OAKLAND, Tenn. — Small business owners across Tennessee are weighing their options on whether it’s safe to reopen their businesses.
While Shelby County remains one of the counties in Tennessee that is not cleared to reopen, one small business owner in neighboring Fayette County said she’ll reopen only when she thinks it’s safe.
“Everyday at Kindred Spirit Style Facebook page we go ‘live at lunch,’ and we have a sale,” said Patti Yancey, owner of Kindred Spirit Style in Oakland.
She has been keeping her boutique gift store afloat and paying her employees for the past two weeks.
Yancey closed her door after the first case of COVID-19 was reported in Fayette County and was surprised at how well her “live at lunch” sale went over.
“I’m like, ‘Are you kidding?’ Afterwards we did a hallelujah dance … I’m like, ‘We made some money.
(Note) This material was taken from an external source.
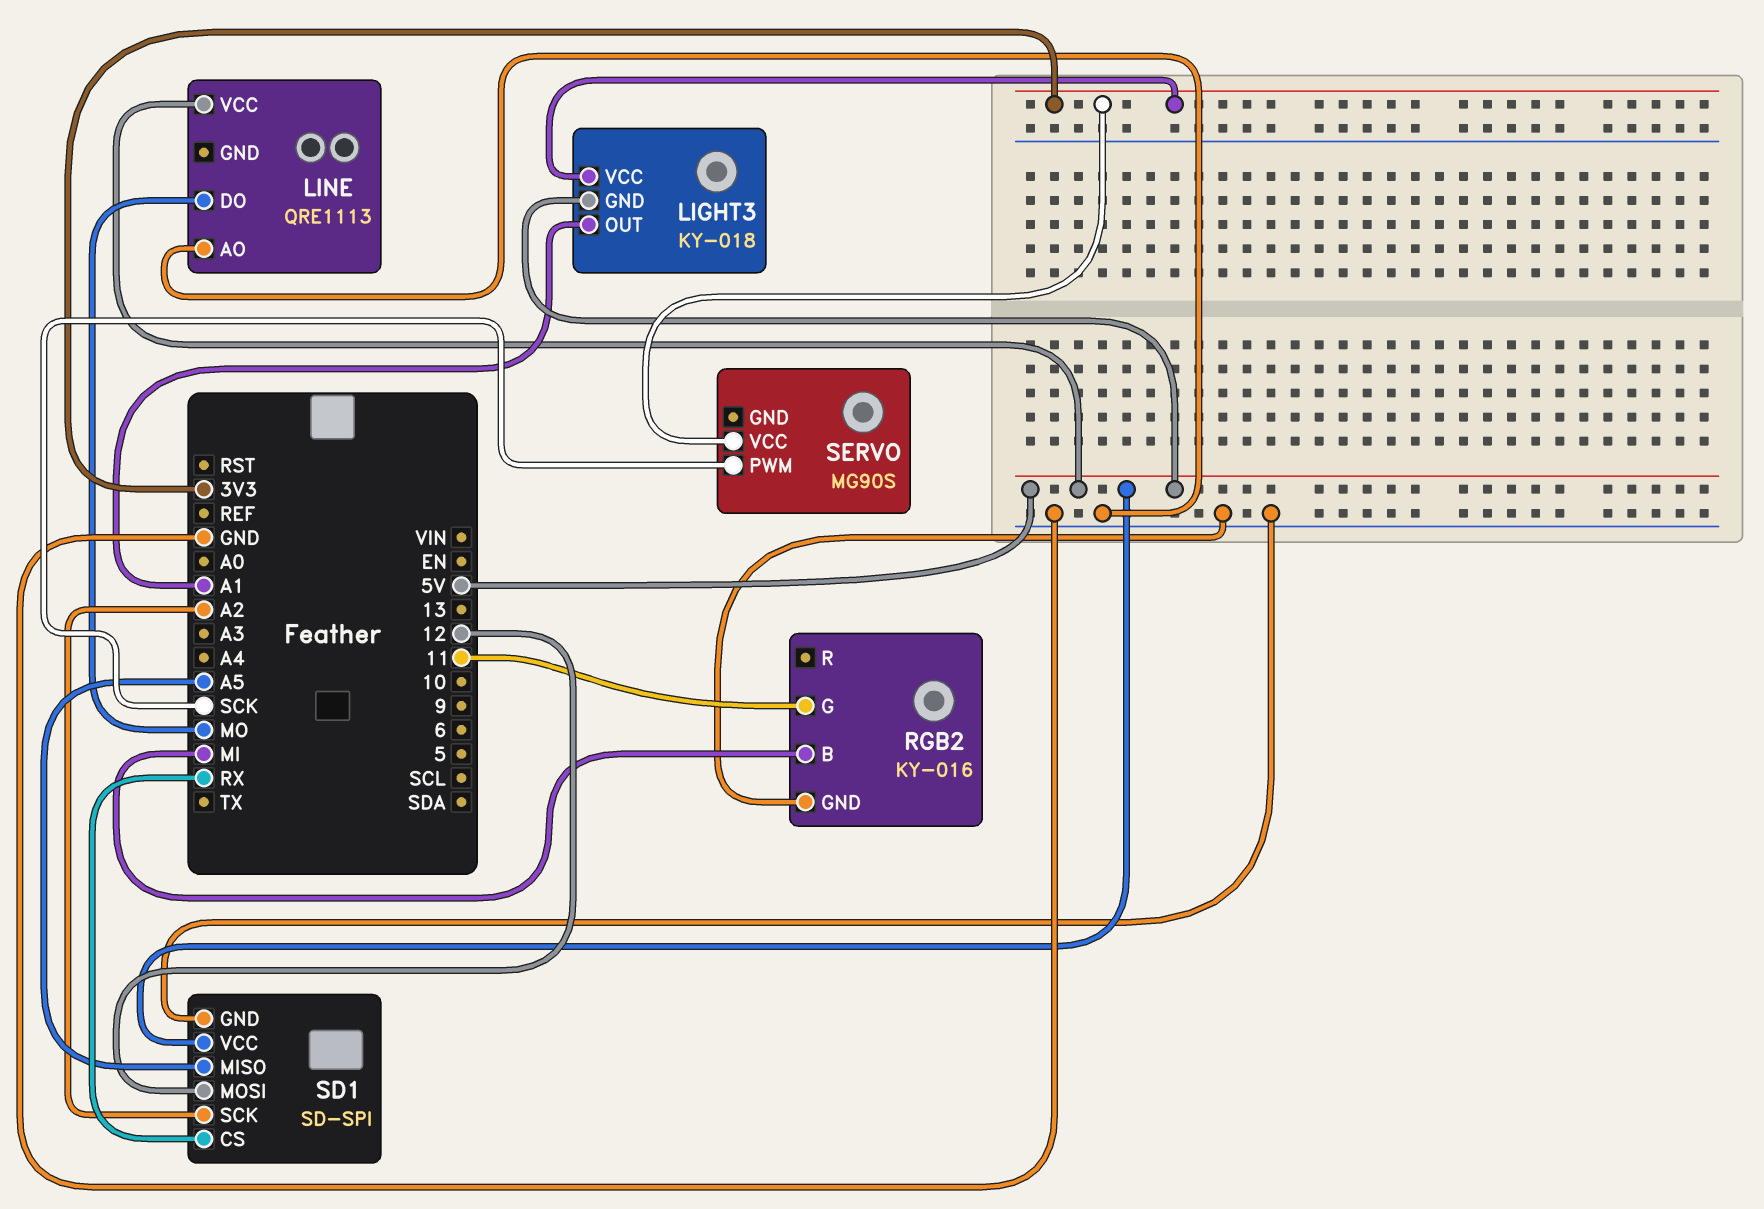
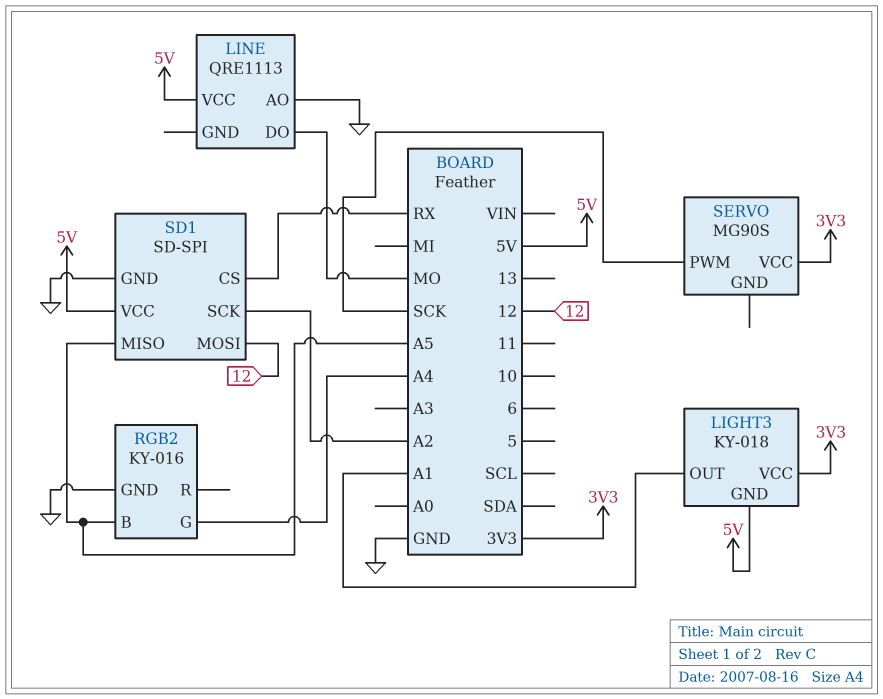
RGB2 pin B: MI -> A5
RGB2 pin G: 11 -> A4

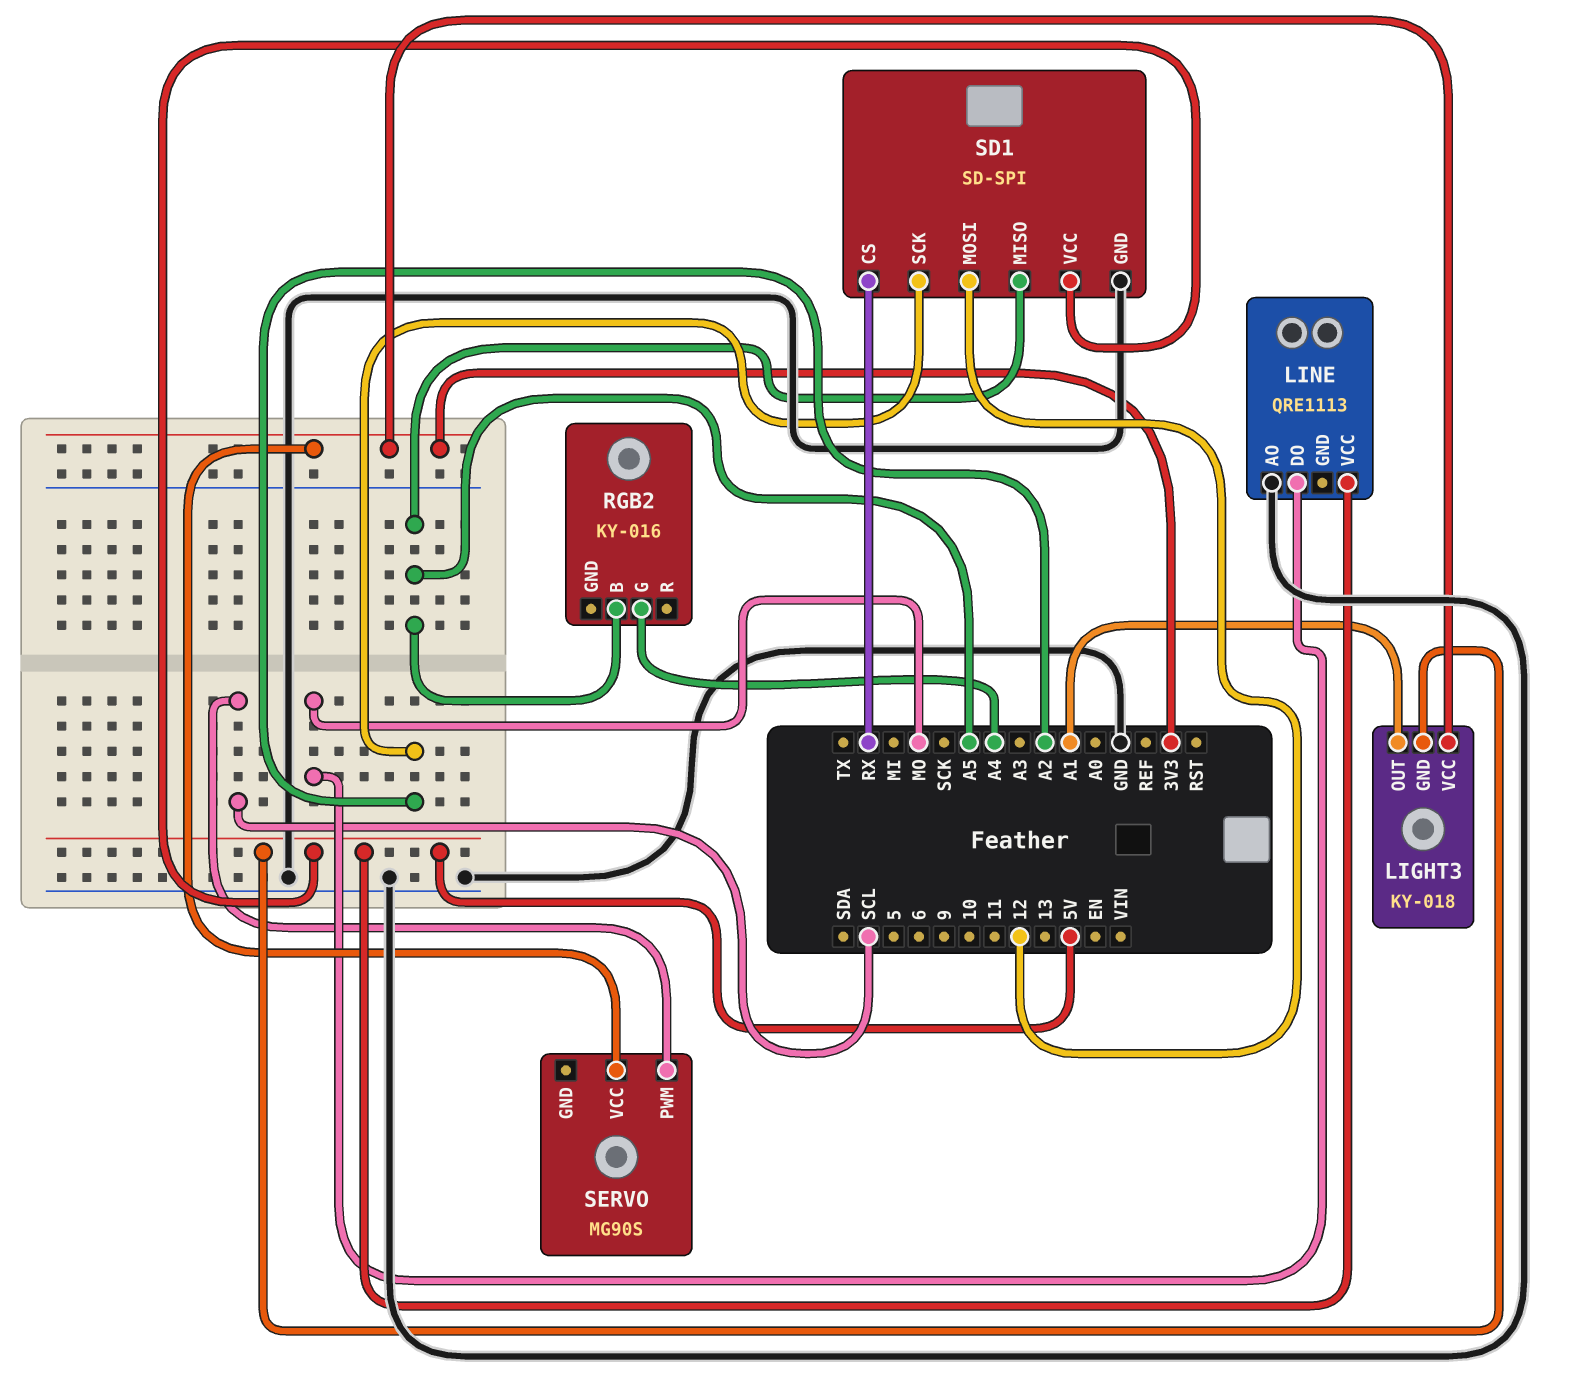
RGB2 pin GND: GND -> none
SERVO pin PWM: SCK -> SCL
We can pay our rent.’ Sos this is how we’ve done it,” she said.
Yancey said she’s actually making more money through her Facebook sales than before nonessential businesses, like hers, were forced to close.
She’s looking forward to returning to business as usual but is concerned neighboring Shelby County still has too many COVID-19 cases to completely reopen.
“I have talked to my staff again because we’re very close, and it’s not just about me, but it’s about keeping everybody safe,” she said.
With about 300 small businesses in Fayette County, officials admit not all will qualify for the Paycheck Protection Program from the federal government.
But many people in Fayette County don’t want to rush reopening.
“Our population is way less than Memphis and Shelby County,” Pattie Krepela, executive director of the Oakland Regional Chamber of Commerce, said. “I’m really hoping we do things on our own, based on our population and who lives here and not really follow the Shelby County’s lead because our numbers are totally different.”